5.3.8    Using System Programs in a Program

You can run any program in the operating system from a program by using the built-in syscmd macro. If the system command returns information, that information is the value of the syscmd macro; otherwise, the macro's value is null. For example:

syscmd(date)


5.3.9    Using Unique File Names

Use the built-in maketemp macro to make a unique file name from a program. If the literal string XXXXX is present in the macro's argument, m4 replaces the XXXXX with the process ID of the current process. For example:

maketemp(myfileXXXXX)

If the current process ID is 23498, this example returns myfile23498. You can use this string to name a temporary file.

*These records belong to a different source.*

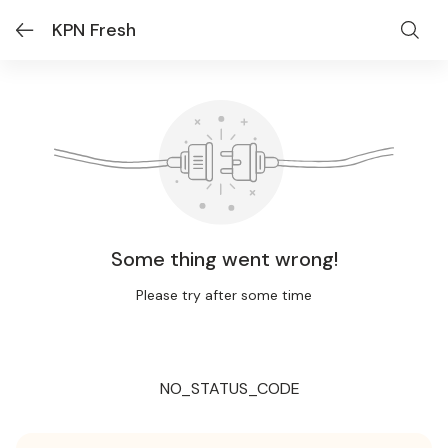
KPN Fresh
Some thing went wrong!
Please try after some time
NO_STATUS_CODE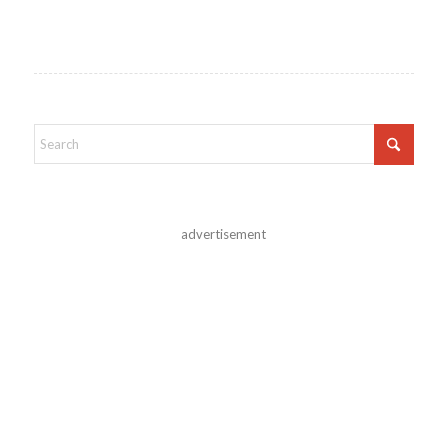
advertisement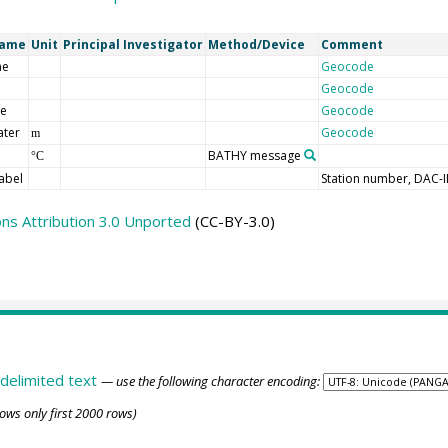
Name
Unit
Principal Investigator
Method/Device
Comment
me
Geocode
Geocode
de
Geocode
ater
Geocode
m
BATHY message
°C
abel
Station number, DAC-
s Attribution 3.0 Unported
(CC-BY-3.0)
delimited text
— use the following character encoding:
ows only first 2000 rows)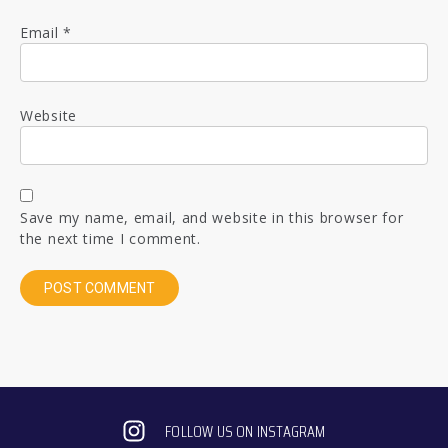
Email
*
Website
Save my name, email, and website in this browser for
the next time I comment.
FOLLOW US ON INSTAGRAM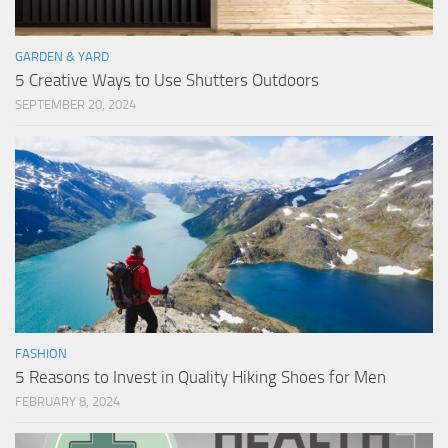
GARDEN & YARD
5 Creative Ways to Use Shutters Outdoors
SEPTEMBER 20, 2024
FASHION
5 Reasons to Invest in Quality Hiking Shoes for Men
FEBRUARY 8, 2024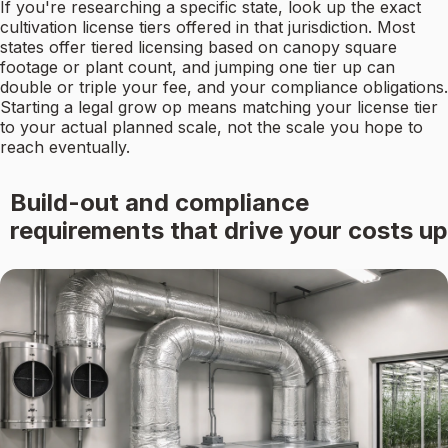
If you're researching a specific state, look up the exact
cultivation license tiers offered in that jurisdiction. Most
states offer tiered licensing based on canopy square
footage or plant count, and jumping one tier up can
double or triple your fee, and your compliance obligations.
Starting a legal grow op means matching your license tier
to your actual planned scale, not the scale you hope to
reach eventually.
Build-out and compliance
requirements that drive your costs up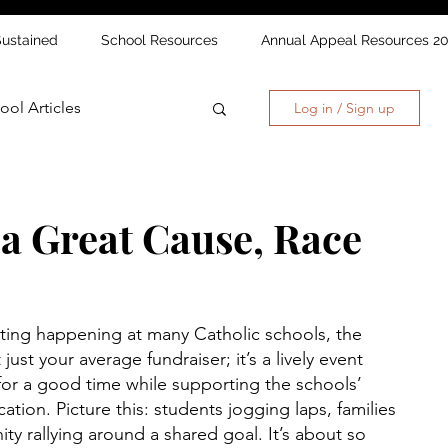
Sustained
School Resources
Annual Appeal Resources 2
ool Articles
Log in / Sign up
 a Great Cause, Race
iting happening at many Catholic schools, the 
t just your average fundraiser; it’s a lively event 
for a good time while supporting the schools’ 
tion. Picture this: students jogging laps, families 
y rallying around a shared goal. It’s about so 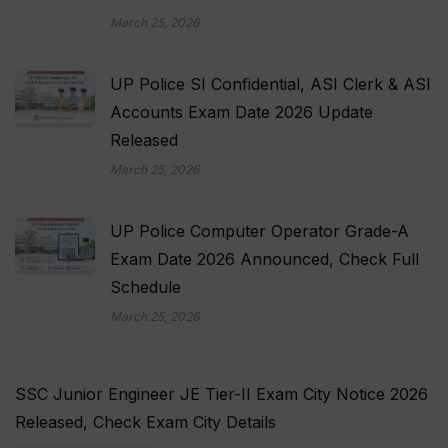
March 25, 2026
UP Police SI Confidential, ASI Clerk & ASI
Accounts Exam Date 2026 Update
Released
March 25, 2026
UP Police Computer Operator Grade-A
Exam Date 2026 Announced, Check Full
Schedule
March 25, 2026
SSC Junior Engineer JE Tier-II Exam City Notice 2026
Released, Check Exam City Details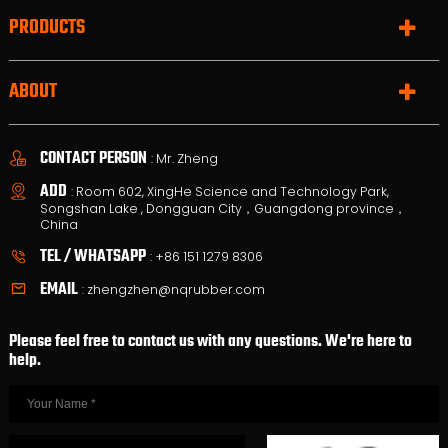
PRODUCTS
ABOUT
CONTACT PERSON
: Mr. Zheng
ADD
: Room 602, XingHe Science and Technology Park,
Songshan Lake , Dongguan City，Guangdong province，
China
TEL / WHATSAPP
:
+86 151 1279 8306
EMAIL
:
zhengzhen@nqrubber.com
Please feel free to contact us with any questions. We're here to
help.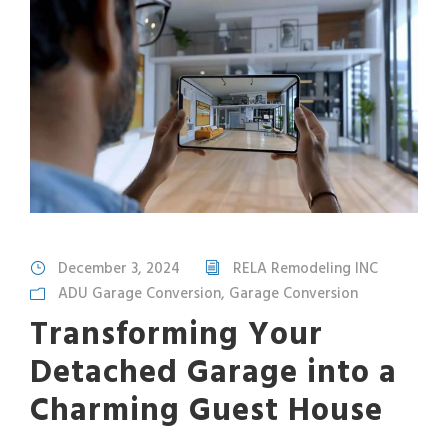
December 3, 2024
RELA Remodeling INC
ADU Garage Conversion
,
Garage Conversion
Transforming Your
Detached Garage into a
Charming Guest House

5.3.10    Using Conditional Expressions

The built-in ifelse macro performs conditional testing. The simplest form is the following:

ifelse(a,b,c,d)

This example compares the two strings a and b. If they are identical, ifelse returns string c. If they are not identical, it returns string d. For example, you can define a macro called compare to compare two strings and return yes if they are the same or no if they are different, as follows:

define(compare, `ifelse($1,$2,yes,no)')

The quote characters prevent the evaluation of ifelse from occurring too early. If the fourth argument is missing, it is treated as empty.

The ifelse macro can have any number of arguments, and it therefore provides a limited form of multiple path decision capability. For example:

ifelse(a,b,c,d,e,f,g)

This statement is logically the same as the following fragment:

if(a == b) x = c;
else if(d == e) x = f;
else  x = g;
return(x);

If the final argument is omitted, the result is null.


5.3.11    Manipulating Strings

The built-in len macro returns the byte length of the string that makes up its argument. For example, len(abcdef) is 6, and len((a,b)) is 5.

The built-in dlen macro returns the length of the displayable characters in a string. In certain international usages, 2-byte codes are displayed as one character. Thus, if the string contains any 2-byte international character codes, the result of dlen will differ from the result of len.

The built-in substr macro returns the substring (beginning at the character position specified by the second argument) from a specified string (first argument). The third argument specifies the length in bytes of the returned substring. For example:

substr(Krazy Kat,6,5)

This example returns "Kat", which is the 3-character substring beginning at character position 6 of the string "Krazy Kat". The first character in the string is at position 0 (zero). If the third argument is omitted or if the string is not long enough to satisfy the third argument, as in this example, the rest of the string is returned.

The built-in index macro returns the byte position, or index, in a string (first argument) where a substring (second argument) begins. If the substring is not present, index returns -1. As with substr, the origin for strings is 0 (zero). For example:

index(Krazy Kat,Kat)

This example returns 6.

The built-in translit macro performs one-for-one character substitution, or transliteration. The first argument is a string to be processed. The second and third arguments are lists of characters. Each instance of a character from the second argument that is found in the string is replaced by the corresponding character from the third argument. For example:

translit(the quick brown fox jumps over the lazy dog,aeiou,AEIOU)

This example returns the following:

thE qUIck brOwn fOx jUmps OvEr thE lAzy dOg

If the third argument is shorter than the second argument, characters from the second argument that are not in the third argument are deleted. If the third argument is missing, all characters present in the second argument are deleted.

Note

The substr, index, and translit macros do not differentiate between 1- and 2-byte displayable characters and can return unexpected results in some international usages.


5.3.12    Printing

The built-in errprint macro writes its arguments to the standard error file. For example:

errprint (`error')

The built-in dumpdef macro dumps the current names and definitions of items named as arguments. Names must be quoted. If you supply no arguments, dumpdef prints all current names and definitions. The dumpdef macro writes to the standard error file.